SELECTED PASSAGE:
━━━━━━
Re: create new id to deal with multiple to multiple relationship

How should they be handled? Most likely it is one or two if statements.

Small example dataset with correct answers could help. 

-Jarmo
joann
Level IV

Re: create new id to deal with multiple to multiple relationship

Hi Jarmo, below is an example. you can see many rows having empty email are all grouped as newid 5. If the individualID is not overlapped with other groups, those without emails should each have their own newid. Thank you!

 

Screen Shot 2021-03-09 at 10.36.39 AM.png

jthi
Super User

Re: create new id to deal with multiple to multiple relationship

Couldn't replicate your results (most likely you have different individual ids on the one starting with 308....)

 

Does the result from this look correct?

Names Default To Here(1);
//https://community.jmp.com/t5/Discussions/create-new-id-to-deal-with-multiple-to-multiple-relationship/m-p/365298#M61470

/*
dt = New Table("Untitled",
	Add Rows(20),
	Compress File When Saved(1),
	New Column("Individualid",
		Numeric,
		"Continuous",
		Format("Best", 12),
		Set Values([1, 1, 2, 2, 3, 3, 3, 3, 3, 4, 4, 4, 4, 5, 5, 5, 6, 7, 8, 9])
	),
	New Column("Email_HASHED",
		Character,
		"Nominal",
		Set Values(
			{"a", "b", "a", "c", "d", "e", "f", "g", "a", "h", "i", "j", "k", "l",
			"m", "n", "o", "p", "q", "b"}
		)
	)
━━━━━━
DATA ENTRIES:

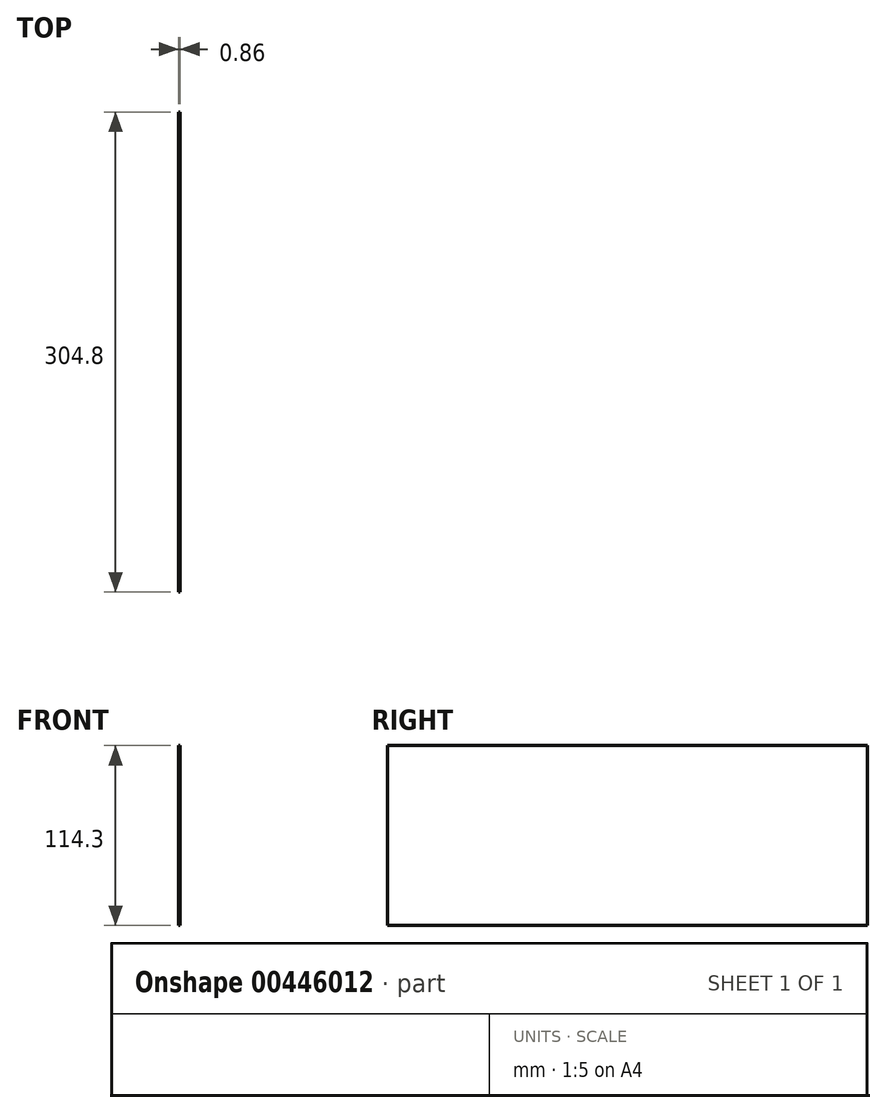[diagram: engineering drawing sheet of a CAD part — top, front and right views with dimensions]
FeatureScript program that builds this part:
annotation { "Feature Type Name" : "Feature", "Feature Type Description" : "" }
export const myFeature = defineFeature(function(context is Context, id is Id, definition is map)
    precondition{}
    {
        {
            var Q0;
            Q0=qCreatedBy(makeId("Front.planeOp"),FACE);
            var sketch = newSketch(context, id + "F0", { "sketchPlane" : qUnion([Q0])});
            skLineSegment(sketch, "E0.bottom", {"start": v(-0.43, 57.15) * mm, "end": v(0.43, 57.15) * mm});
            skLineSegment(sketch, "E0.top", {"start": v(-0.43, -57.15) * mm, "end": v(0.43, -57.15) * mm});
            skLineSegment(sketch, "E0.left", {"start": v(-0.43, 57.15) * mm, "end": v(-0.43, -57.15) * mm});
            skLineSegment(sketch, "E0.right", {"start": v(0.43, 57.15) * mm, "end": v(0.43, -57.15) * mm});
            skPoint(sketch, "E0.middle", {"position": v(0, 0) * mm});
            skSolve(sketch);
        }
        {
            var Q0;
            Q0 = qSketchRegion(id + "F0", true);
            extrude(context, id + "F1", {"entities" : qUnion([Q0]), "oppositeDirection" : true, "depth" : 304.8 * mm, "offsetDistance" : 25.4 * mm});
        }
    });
━━━━━━
AIM: Can you rewrite the part of the forum thread that opens with the words containing "Hi Jarmo, below" and closes with "newid. Thank you!", swapping "overlapped" for "shared"? The data come from a separate source, not from the forum thread.

ANSWER TO THE EXERCISE:
Hi Jarmo, below is an example. you can see many rows having empty email are all grouped as newid 5. If the individualID is not shared with other groups, those without emails should each have their own newid. Thank you!